### What you will do
Write out the records below again, substituting "binomial name" for every "scientific name" and leaving everything else unchanged.

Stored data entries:

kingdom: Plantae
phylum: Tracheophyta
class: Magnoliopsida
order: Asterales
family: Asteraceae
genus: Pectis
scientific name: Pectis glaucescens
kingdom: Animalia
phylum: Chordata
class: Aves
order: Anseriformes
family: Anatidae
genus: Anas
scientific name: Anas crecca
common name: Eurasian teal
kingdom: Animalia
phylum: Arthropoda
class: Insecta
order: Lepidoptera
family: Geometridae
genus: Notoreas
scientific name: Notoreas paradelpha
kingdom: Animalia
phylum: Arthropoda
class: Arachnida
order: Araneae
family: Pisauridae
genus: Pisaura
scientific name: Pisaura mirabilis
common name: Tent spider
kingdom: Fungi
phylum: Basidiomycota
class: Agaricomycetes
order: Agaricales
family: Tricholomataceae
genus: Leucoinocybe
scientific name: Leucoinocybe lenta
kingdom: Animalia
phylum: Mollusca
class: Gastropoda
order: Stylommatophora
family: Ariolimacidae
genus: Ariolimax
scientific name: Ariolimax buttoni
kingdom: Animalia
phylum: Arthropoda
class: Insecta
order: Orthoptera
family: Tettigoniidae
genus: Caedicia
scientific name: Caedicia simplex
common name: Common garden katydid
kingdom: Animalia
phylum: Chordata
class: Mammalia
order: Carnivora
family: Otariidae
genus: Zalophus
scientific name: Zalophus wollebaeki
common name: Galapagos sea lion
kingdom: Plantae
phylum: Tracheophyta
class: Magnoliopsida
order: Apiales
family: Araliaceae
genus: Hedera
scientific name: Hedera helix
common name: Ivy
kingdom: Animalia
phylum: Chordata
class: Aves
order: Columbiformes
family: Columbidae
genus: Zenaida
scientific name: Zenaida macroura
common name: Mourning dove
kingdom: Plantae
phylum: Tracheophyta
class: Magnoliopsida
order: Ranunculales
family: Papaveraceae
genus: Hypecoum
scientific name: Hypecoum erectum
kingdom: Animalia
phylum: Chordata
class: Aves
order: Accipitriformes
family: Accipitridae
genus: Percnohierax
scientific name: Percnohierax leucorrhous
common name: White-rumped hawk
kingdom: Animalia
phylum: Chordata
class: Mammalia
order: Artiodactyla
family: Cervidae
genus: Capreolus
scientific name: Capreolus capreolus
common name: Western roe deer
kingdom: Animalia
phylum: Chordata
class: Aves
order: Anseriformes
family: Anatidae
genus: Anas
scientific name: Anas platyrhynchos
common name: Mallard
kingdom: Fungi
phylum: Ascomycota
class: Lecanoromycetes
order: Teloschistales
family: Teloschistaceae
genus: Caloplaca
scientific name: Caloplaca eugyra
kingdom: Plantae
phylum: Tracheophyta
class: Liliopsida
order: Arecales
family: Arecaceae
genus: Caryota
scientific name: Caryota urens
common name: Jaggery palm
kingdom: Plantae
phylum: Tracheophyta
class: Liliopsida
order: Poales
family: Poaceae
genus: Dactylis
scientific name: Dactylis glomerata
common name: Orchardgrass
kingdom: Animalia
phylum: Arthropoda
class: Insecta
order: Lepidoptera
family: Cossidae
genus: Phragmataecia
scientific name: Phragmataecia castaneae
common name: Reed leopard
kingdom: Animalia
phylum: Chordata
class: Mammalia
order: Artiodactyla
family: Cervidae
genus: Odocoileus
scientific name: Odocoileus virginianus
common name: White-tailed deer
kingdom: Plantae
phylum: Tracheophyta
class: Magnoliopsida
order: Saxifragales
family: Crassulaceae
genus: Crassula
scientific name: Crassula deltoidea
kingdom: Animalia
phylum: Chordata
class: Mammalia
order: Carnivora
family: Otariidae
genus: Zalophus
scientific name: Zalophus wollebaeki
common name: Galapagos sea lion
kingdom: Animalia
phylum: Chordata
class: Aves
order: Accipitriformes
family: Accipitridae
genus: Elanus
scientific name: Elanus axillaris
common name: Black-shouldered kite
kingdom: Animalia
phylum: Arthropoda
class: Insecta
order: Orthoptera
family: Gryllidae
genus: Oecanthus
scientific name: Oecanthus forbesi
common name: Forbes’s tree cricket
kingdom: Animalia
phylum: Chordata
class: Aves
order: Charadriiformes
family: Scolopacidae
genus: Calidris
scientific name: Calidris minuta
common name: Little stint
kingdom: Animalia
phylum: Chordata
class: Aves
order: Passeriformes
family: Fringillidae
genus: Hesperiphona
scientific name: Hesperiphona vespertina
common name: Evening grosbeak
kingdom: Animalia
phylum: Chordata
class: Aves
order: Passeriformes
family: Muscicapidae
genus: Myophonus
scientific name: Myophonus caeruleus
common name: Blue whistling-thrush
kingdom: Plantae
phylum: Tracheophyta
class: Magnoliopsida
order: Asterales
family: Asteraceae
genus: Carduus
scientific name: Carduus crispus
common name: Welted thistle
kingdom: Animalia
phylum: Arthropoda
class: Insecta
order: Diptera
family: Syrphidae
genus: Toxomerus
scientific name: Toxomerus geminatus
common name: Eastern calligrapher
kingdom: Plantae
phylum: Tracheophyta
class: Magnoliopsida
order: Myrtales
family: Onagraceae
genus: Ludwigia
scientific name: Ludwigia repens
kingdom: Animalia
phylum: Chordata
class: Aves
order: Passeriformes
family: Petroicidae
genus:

### Task response
kingdom: Plantae
phylum: Tracheophyta
class: Magnoliopsida
order: Asterales
family: Asteraceae
genus: Pectis
binomial name: Pectis glaucescens
kingdom: Animalia
phylum: Chordata
class: Aves
order: Anseriformes
family: Anatidae
genus: Anas
binomial name: Anas crecca
common name: Eurasian teal
kingdom: Animalia
phylum: Arthropoda
class: Insecta
order: Lepidoptera
family: Geometridae
genus: Notoreas
binomial name: Notoreas paradelpha
kingdom: Animalia
phylum: Arthropoda
class: Arachnida
order: Araneae
family: Pisauridae
genus: Pisaura
binomial name: Pisaura mirabilis
common name: Tent spider
kingdom: Fungi
phylum: Basidiomycota
class: Agaricomycetes
order: Agaricales
family: Tricholomataceae
genus: Leucoinocybe
binomial name: Leucoinocybe lenta
kingdom: Animalia
phylum: Mollusca
class: Gastropoda
order: Stylommatophora
family: Ariolimacidae
genus: Ariolimax
binomial name: Ariolimax buttoni
kingdom: Animalia
phylum: Arthropoda
class: Insecta
order: Orthoptera
family: Tettigoniidae
genus: Caedicia
binomial name: Caedicia simplex
common name: Common garden katydid
kingdom: Animalia
phylum: Chordata
class: Mammalia
order: Carnivora
family: Otariidae
genus: Zalophus
binomial name: Zalophus wollebaeki
common name: Galapagos sea lion
kingdom: Plantae
phylum: Tracheophyta
class: Magnoliopsida
order: Apiales
family: Araliaceae
genus: Hedera
binomial name: Hedera helix
common name: Ivy
kingdom: Animalia
phylum: Chordata
class: Aves
order: Columbiformes
family: Columbidae
genus: Zenaida
binomial name: Zenaida macroura
common name: Mourning dove
kingdom: Plantae
phylum: Tracheophyta
class: Magnoliopsida
order: Ranunculales
family: Papaveraceae
genus: Hypecoum
binomial name: Hypecoum erectum
kingdom: Animalia
phylum: Chordata
class: Aves
order: Accipitriformes
family: Accipitridae
genus: Percnohierax
binomial name: Percnohierax leucorrhous
common name: White-rumped hawk
kingdom: Animalia
phylum: Chordata
class: Mammalia
order: Artiodactyla
family: Cervidae
genus: Capreolus
binomial name: Capreolus capreolus
common name: Western roe deer
kingdom: Animalia
phylum: Chordata
class: Aves
order: Anseriformes
family: Anatidae
genus: Anas
binomial name: Anas platyrhynchos
common name: Mallard
kingdom: Fungi
phylum: Ascomycota
class: Lecanoromycetes
order: Teloschistales
family: Teloschistaceae
genus: Caloplaca
binomial name: Caloplaca eugyra
kingdom: Plantae
phylum: Tracheophyta
class: Liliopsida
order: Arecales
family: Arecaceae
genus: Caryota
binomial name: Caryota urens
common name: Jaggery palm
kingdom: Plantae
phylum: Tracheophyta
class: Liliopsida
order: Poales
family: Poaceae
genus: Dactylis
binomial name: Dactylis glomerata
common name: Orchardgrass
kingdom: Animalia
phylum: Arthropoda
class: Insecta
order: Lepidoptera
family: Cossidae
genus: Phragmataecia
binomial name: Phragmataecia castaneae
common name: Reed leopard
kingdom: Animalia
phylum: Chordata
class: Mammalia
order: Artiodactyla
family: Cervidae
genus: Odocoileus
binomial name: Odocoileus virginianus
common name: White-tailed deer
kingdom: Plantae
phylum: Tracheophyta
class: Magnoliopsida
order: Saxifragales
family: Crassulaceae
genus: Crassula
binomial name: Crassula deltoidea
kingdom: Animalia
phylum: Chordata
class: Mammalia
order: Carnivora
family: Otariidae
genus: Zalophus
binomial name: Zalophus wollebaeki
common name: Galapagos sea lion
kingdom: Animalia
phylum: Chordata
class: Aves
order: Accipitriformes
family: Accipitridae
genus: Elanus
binomial name: Elanus axillaris
common name: Black-shouldered kite
kingdom: Animalia
phylum: Arthropoda
class: Insecta
order: Orthoptera
family: Gryllidae
genus: Oecanthus
binomial name: Oecanthus forbesi
common name: Forbes’s tree cricket
kingdom: Animalia
phylum: Chordata
class: Aves
order: Charadriiformes
family: Scolopacidae
genus: Calidris
binomial name: Calidris minuta
common name: Little stint
kingdom: Animalia
phylum: Chordata
class: Aves
order: Passeriformes
family: Fringillidae
genus: Hesperiphona
binomial name: Hesperiphona vespertina
common name: Evening grosbeak
kingdom: Animalia
phylum: Chordata
class: Aves
order: Passeriformes
family: Muscicapidae
genus: Myophonus
binomial name: Myophonus caeruleus
common name: Blue whistling-thrush
kingdom: Plantae
phylum: Tracheophyta
class: Magnoliopsida
order: Asterales
family: Asteraceae
genus: Carduus
binomial name: Carduus crispus
common name: Welted thistle
kingdom: Animalia
phylum: Arthropoda
class: Insecta
order: Diptera
family: Syrphidae
genus: Toxomerus
binomial name: Toxomerus geminatus
common name: Eastern calligrapher
kingdom: Plantae
phylum: Tracheophyta
class: Magnoliopsida
order: Myrtales
family: Onagraceae
genus: Ludwigia
binomial name: Ludwigia repens
kingdom: Animalia
phylum: Chordata
class: Aves
order: Passeriformes
family: Petroicidae
genus:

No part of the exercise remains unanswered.